Terrain destruction is something that we’ve all come to expect from the Battlefield
series and Battlefield 4
doesn’t disappoint, from destroying small sections of cover and walls with standard explosives to activating the map’s "Levolution" event which can drastically affect the terrain and often change the balance of power. The biggest example is the “Siege of Shanghai” map that allows you to level an entire skyscraper. Not only is it a marvel to behold but it completely changes how the battle is fought as now there is no longer a large defensible position to garrison.
Despite the game’s online focus, only five of the 42 achievements are multiplayer related and it will require a good deal of time to reach Rank 25 as well as playing every online mode at least once. The remaining 37 achievements are all single-player based and the majority of them can easily be done in a single playthrough, as long as you are willing to search high and low for the multitude of collectables. The final mission will need to be played a minimum of three times in order to unlock the Patience is a virtue
achievement, though luckily this mission can easily be completed in roughly twenty minutes. With the achievements being quite easy to obtain and the Xbox 360 and Xbox One achievement lists being separate, Battlefield 4
might be a good choice for those who are willing to play through the game this generation before picking up its (hopefully) superior next generation version once it has been released.

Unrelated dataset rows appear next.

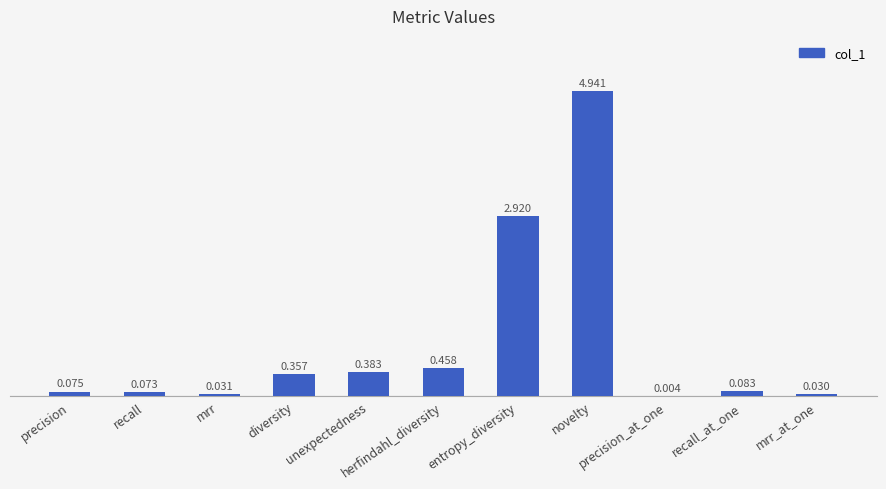

What is the difference between the maximum and minimum values?

4.9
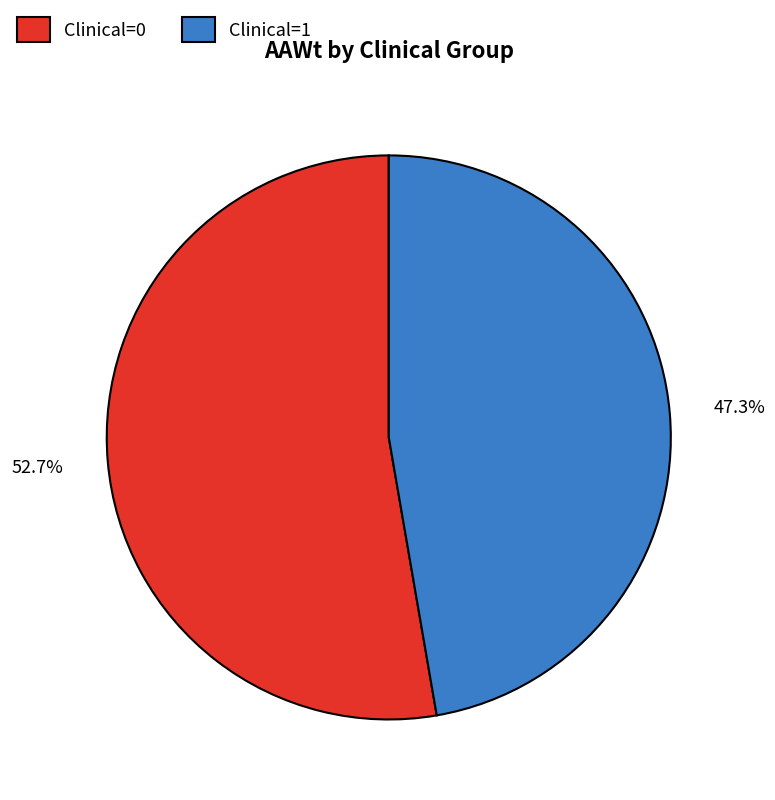

Which slice is the largest?

Clinical=0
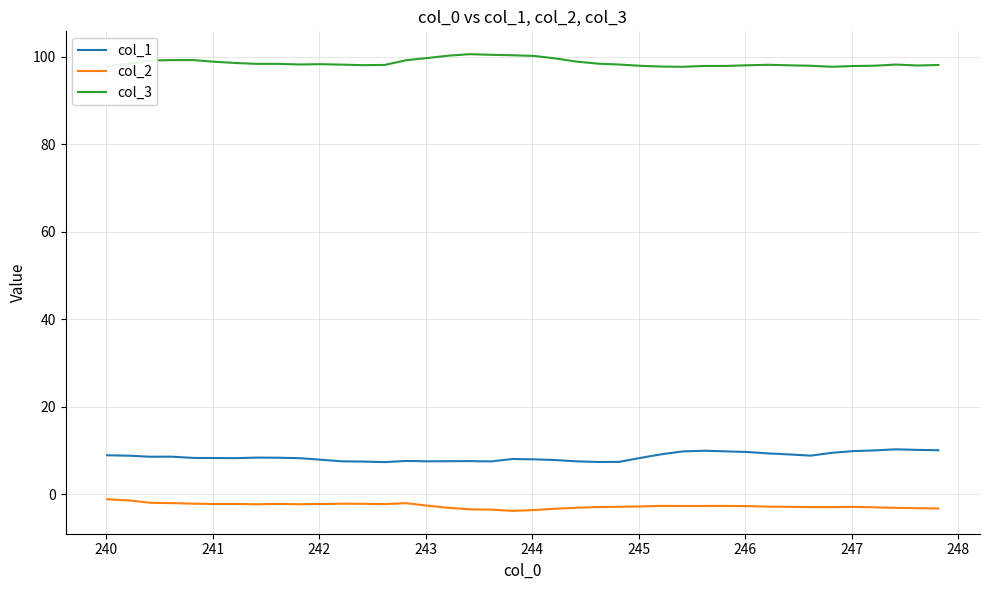

Which series has the largest total across all categories?

col_3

A word of warning to the completionists out there, a bug that I, and other members of the community have run across can cause campaign progress (including all collectables) to be lost seemingly by playing the multiplayer portion of the game. With that in mind, it is best to do all single-player achievements either before starting multiplayer, or not to play any more multiplayer until you have completed the campaign.
The multiplayer is still as amazing of an experience as it has ever been, but as a whole package, Battlefield 4
gets let down by its lacklustre excuse for a campaign and its multitude of technical issues. If you have your heart set on going next-gen, Battlefield 4
on the Xbox One may be worth waiting for. If you are sticking with your beloved Xbox 360 for the foreseeable future, however, and aren’t too bothered about a sub-par single-player campaign, Battlefield 4
will still be a worthwhile addition to your collection.
The reviewer spent around 10-15 hours completing the main story mode on "Normal" difficulty, unlocking 34 of the game's 42 achievements after having his progress lost on more than one occasion. An additional 15 hours were spent in the game's mutliplayer, albeit on a second profile. The copy of this game was provided by the publisher.